I remember him rocking up at the event in 2015 – on another comeback from injury – massively undercooked and with no real physical or mental stability. His short game was more than a concern. Despite all that, he finished T17 – his last appearance at Augusta.
Compare that with the Tiger Woods we saw this week. He looks fit and strong and has a smile on his face – he’s enjoying himself.
And his game looks in fantastic shape too. Yes there are still some nagging doubts over his driving but his iron play, short game and putting all look like the Tiger of old.
This hasn’t gone unnoticed by the bookies with some having him as second favourite. Yes, you can say the bookmakers are being over cautious because thousands of casual armchair golf fans will jump on the ‘Tiger’s back’ bandwagon.
But there’s more to it this time around. Why wouldn’t you back a player that has won 14 major championships – four of them at Augusta – and is in very good form?
Since 1997, he’s finished in the top eight 13 times and he’s never missed a cut. In his 17 visits as a pro, he’s only finished outside the top 10 five times.

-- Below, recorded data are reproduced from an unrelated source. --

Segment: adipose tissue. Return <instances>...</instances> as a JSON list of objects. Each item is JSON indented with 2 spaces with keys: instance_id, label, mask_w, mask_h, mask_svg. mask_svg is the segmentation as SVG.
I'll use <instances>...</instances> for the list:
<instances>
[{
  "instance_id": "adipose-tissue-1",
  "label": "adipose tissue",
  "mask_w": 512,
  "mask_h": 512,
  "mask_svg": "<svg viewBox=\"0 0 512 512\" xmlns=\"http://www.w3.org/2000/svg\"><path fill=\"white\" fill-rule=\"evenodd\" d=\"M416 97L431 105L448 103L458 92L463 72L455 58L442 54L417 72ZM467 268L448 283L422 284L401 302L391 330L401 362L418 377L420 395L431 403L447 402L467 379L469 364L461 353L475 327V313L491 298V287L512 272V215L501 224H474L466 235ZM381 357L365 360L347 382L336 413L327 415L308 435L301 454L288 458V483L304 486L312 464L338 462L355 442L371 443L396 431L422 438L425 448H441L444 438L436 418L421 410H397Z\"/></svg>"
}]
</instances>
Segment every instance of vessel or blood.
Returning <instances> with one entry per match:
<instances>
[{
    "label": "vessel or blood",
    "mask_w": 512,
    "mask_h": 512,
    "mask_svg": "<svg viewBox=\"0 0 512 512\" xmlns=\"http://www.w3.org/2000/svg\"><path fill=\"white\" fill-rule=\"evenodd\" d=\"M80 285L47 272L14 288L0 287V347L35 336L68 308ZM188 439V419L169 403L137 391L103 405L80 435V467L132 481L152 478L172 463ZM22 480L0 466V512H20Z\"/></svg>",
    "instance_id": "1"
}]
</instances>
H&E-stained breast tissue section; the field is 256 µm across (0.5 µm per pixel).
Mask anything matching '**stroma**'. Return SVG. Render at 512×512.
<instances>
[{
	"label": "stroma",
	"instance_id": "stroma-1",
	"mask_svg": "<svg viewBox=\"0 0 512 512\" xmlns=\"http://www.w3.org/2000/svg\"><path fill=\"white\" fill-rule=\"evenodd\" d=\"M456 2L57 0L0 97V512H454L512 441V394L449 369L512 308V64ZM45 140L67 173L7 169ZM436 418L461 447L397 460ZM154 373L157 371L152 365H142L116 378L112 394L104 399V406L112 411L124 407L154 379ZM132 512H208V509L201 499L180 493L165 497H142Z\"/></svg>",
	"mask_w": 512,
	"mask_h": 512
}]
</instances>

I actually think it’s harder to make a case for him not to be challenging for a fifth Green Jacket next month.
No, says Mark Townsend
Given their hugely impressive records at Augusta and their hugely impressive skills it might be worth noting that neither Tiger nor Phil has won the Masters since 2010.
They might have seven Green Jackets in their respective wardrobes but since Mickelson hit that shot off the pine straw neither have come through.
If it were a straight pick between the two I’d have to side with the left-hander despite him being five years older and, up until last week, being a non-winner since the 2013 Open at Muirfield. Tiger’s last victory came six weeks later at the Bridgestone.
I think I’d fancy Mickelson to do something special at Augusta when he’s well into his 50s, the short game makes a nonsense of some of those awkward pitches and recoveries and, in my head, he looks even more comfy than Tiger in Georgia. Compare both to how we view Rory McIlroy during Masters week, two of them have an air of inevitability about getting their names on the leaderboard, the other we’re waiting for something not to click.
Coming into 2018 we were probably expecting the Mickelson sparkle to slowly fizzle out, what we’ve got is the opposite. He could easily have won before Mexico, he’s been talking up his chances for weeks and he’s then delivered. When Justin Thomas holed that wedge we all thought that was that, Mickelson then birdied 15 and 16 and saw him off in extra time.
For someone who hasn’t tasted victory for so long, even someone of Mickelson’s super confidence, this will have loaded up the positives in his memory bank.
Tiger’s back, Phil’s back, it’s going to be huge.